Marie Kane, 43, who endured abuse by a priest in Dublin, said Francis “listened intently” as she spoke to him through an interpresed—Cardinal Sean O’Malley of Boston, the member of a Vatican commission that organized the gathering.
“There was no pomp or ceremony, and plus he is not really tall, so he is not towering over you, which is really nice,” Kane said. “He holds eye contact very well.”
She said she told Francis that the Church needed greater accountability and that she would not feel as though progress had been made until bishops who covered up the abuse had been removed.
It was Francis’s first meeting with victims of sexual abuse committed by priests, and Kane was one of six—three men and three women from Ireland, Britain and Germany—who met individually with the Pope after Mass this morning at the Domus Sanctae Marthae.
In his homily during the Mass, the Pope spoke of the "sins and grave crimes" of clerical sex abuse.
"I beg your forgiveness," the Pope told the victims who were gathered, accompanied by a family member or other companion, "for the sins of omission on the part of Church leaders who did not respond adequately" to sex abuse reports.
At a news conference at midday Monday, Jesuit Father Federico Lombardi, director of the Holy See Press Office, dismissed the idea that the meeting was about public relations and described the meetings between the victims and the pope as “very intense.”
“This is an important step on a path of healing and reconciliation,” said Father Lombardi, who declined to release the names of the six victims.
The invitation to meet the Pope had been made by Cardinal O’Malley "in several countries where there exists a Church structure regarding the victims of sexual abuse,” he said.
“The invitees arrived at the Domus Sanctae Marthae by the afternoon of Sunday 6 July," the Vatican spokesman said. "While they were dining in the refectory, the Holy Father appeared to address a first brief greeting to them.
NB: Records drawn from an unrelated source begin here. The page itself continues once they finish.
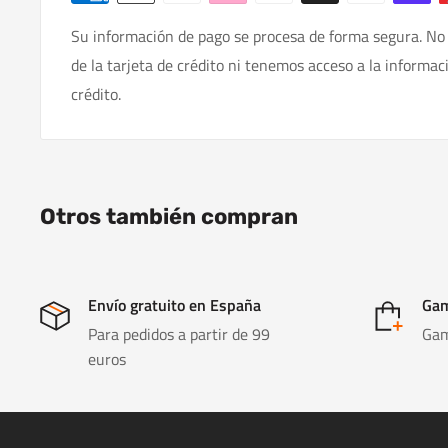
Su información de pago se procesa de forma segura. No
de la tarjeta de crédito ni tenemos acceso a la informac
crédito.
Otros también compran
Envío gratuito en España
Gam
Para pedidos a partir de 99
Gam
euros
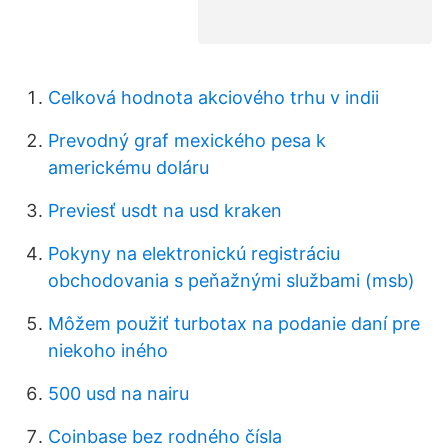
Celková hodnota akciového trhu v indii
Prevodný graf mexického pesa k
americkému doláru
Previesť usdt na usd kraken
Pokyny na elektronickú registráciu
obchodovania s peňažnými službami (msb)
Môžem použiť turbotax na podanie daní pre
niekoho iného
500 usd na nairu
Coinbase bez rodného čísla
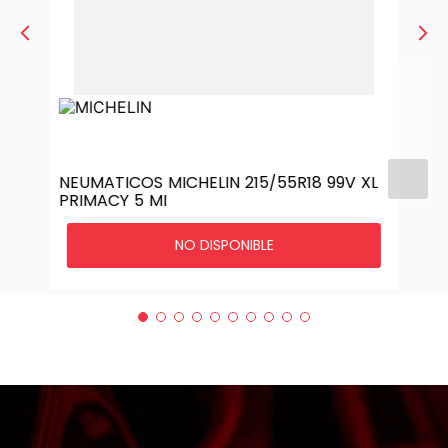
NEUMATICOS MICHELIN 215/55R18 99V XL
PRIMACY 5 MI
NO DISPONIBLE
The Pope first offered them a Mass, celebrated in the Sanctae Marthae chapel at 7 a.m., attended also by the companions, members of the Commission and a limited number of other collaborators. The formula of the Mass was for peace and justice."
He said that after breakfast, the Pope "received the individual visitors, with their companions, for a private personal discussion in a room in the Domus Sanctae Marthae, one after the other."
The discussions lasted from 9 a.m. to around 12:20 p.m. "The participants, after the discussions, expressed their emotion and their satisfaction at having been listened to by the Pope with such attention and willingness,” Father Lombardi said. “The Pope showed that listening helps to understand and prepare the way to reinstate trust, heal wounds, and to open up the possibility of reconciliation with God and with the Church.”
Francis has said he would show zero tolerance for anyone in the Catholic Church who abused children, including bishops, and compared sexual abuse of children by priests to a "Satanic Mass," Reuters said.
Father Lombardi also discussed a meeting on Sunday of the Pontifical Commission for the Protection of Minors. It met at the Domus Sanctae Marthae to consider expanding it ranks to include more members from the developing world.
Coordinated by Cardinal O’Malley, the Commission also discussed the "the possibility of organizing working groups on specific themes with the collaboration of specialists and other institutions,” Father Lombardi said.